I'm still looking for an efficient way to be able to view multi-day
tasks on each day in planner. As I am not able to produce this with
planner I'm thinking about using remind and wyrd for these...

This is a conversation I had last week with Sacha and Daniel. So feel
free to give comment !

------------------------------------------------------------

* Sacha Chua <address@hidden> wrote:
|
| ecocode <address@hidden> writes:
| 
| > I'm thinking of using remind with wyrd to get a better looking text
| > interface ... and also I'm still struggling with tasks that span
| 
| You should talk to Daniel Martins <address@hidden>, cc'd in this e-mail.
| He's also playing around with Remind and Planner. =)

Just in case and before I continue editing your Perl file... is there
any work like this done by someone else ? 

This conversation is involving more people than I presumed... I think we
should move it to the planner mailing list. Don't you think so ?

| 
| > several days in Planner. I could use remind for that part , since it
| > allows to define items that span several days ... I would just define
| > special formatted tasks in planner which would then be picked up by
| > remind.
| 
| Yup! That would be great! (And that's the nifty thing about Planner
| and Emacs - it's all just text anyway, so you can make it whatever you
| want.)

I'm thinking about making tasks planned on a certain day and having a
deadline to span all these days. That won't make it necessary to add
more attributes to tasks... I can also use the duration time of the task
that can be used to 

example :
#A _ 5d this is a multi-day task {{Tasks:23}} {{Deadline: 2006.03.08 - 6
     ^^
#days}} ([[TaskPool]] [[2006.03.03]])

which one would you prefer ? Sacha , Daniel ? Or maybe I should use a
preference variable set in .emacs for specifying this ? The duration
time can also be expressed in hours and minutes... so this would make it
more accurate ... however hours are depending of day work time and
holidays and ...
Actually I'm used to work with "deadline" to indicate the task
duration.

Excerpted records:
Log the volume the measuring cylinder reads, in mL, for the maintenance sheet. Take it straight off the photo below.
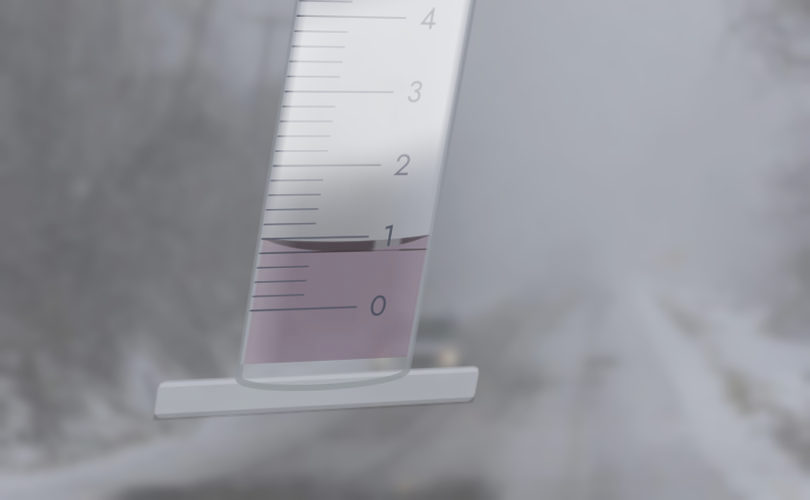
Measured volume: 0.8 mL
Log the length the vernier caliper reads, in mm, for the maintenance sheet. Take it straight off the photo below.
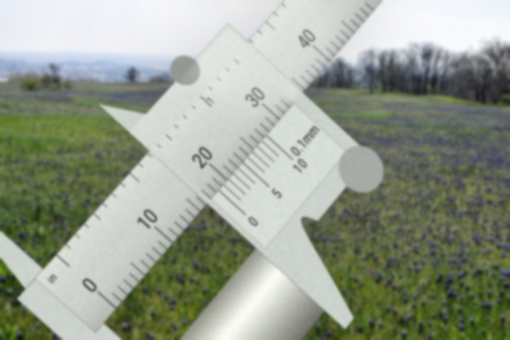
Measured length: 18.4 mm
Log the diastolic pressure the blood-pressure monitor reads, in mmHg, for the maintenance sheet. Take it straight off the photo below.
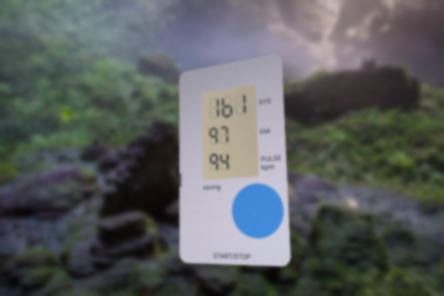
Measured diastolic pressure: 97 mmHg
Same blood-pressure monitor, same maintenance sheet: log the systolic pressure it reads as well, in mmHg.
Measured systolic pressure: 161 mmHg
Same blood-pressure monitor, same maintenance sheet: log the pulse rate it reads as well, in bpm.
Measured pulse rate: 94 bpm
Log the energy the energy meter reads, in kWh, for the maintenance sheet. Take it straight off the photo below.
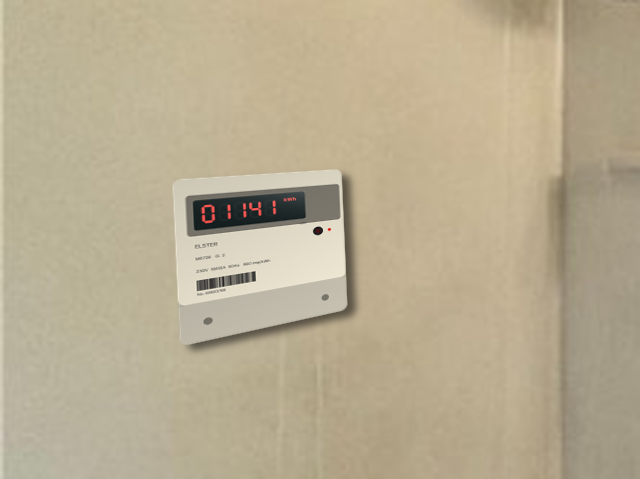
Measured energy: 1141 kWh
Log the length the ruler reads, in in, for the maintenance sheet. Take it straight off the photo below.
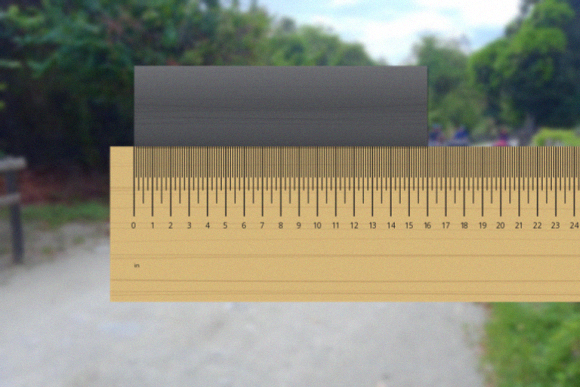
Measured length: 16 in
--
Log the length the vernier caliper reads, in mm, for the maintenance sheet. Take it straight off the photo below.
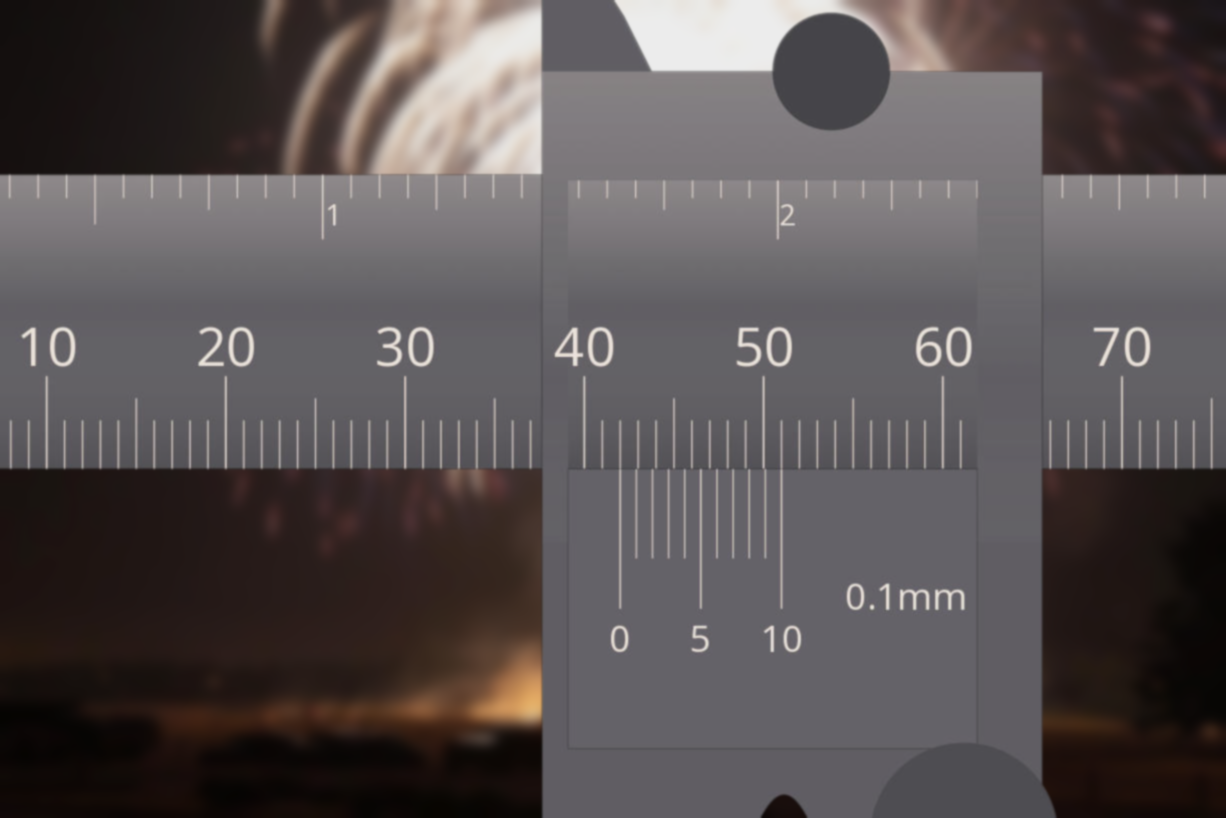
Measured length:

To do:
a) In the Planner message, which program does the writer plan to use with remind to get a better-looking text interface?
b) Retype the part of the Planner message starting with "This is a conversation" and going on through "and Planner. =)".
The listing comes from a different source than the message above it.

Exercise solutions:
a) Wyrd.

b)
This is a conversation I had last week with Sacha and Daniel. So feel
free to give comment !

------------------------------------------------------------

* Sacha Chua <address@hidden> wrote:
|
| ecocode <address@hidden> writes:
| 
| > I'm thinking of using remind with wyrd to get a better looking text
| > interface ... and also I'm still struggling with tasks that span
| 
| You should talk to Daniel Martins <address@hidden>, cc'd in this e-mail.
| He's also playing around with Remind and Planner. =)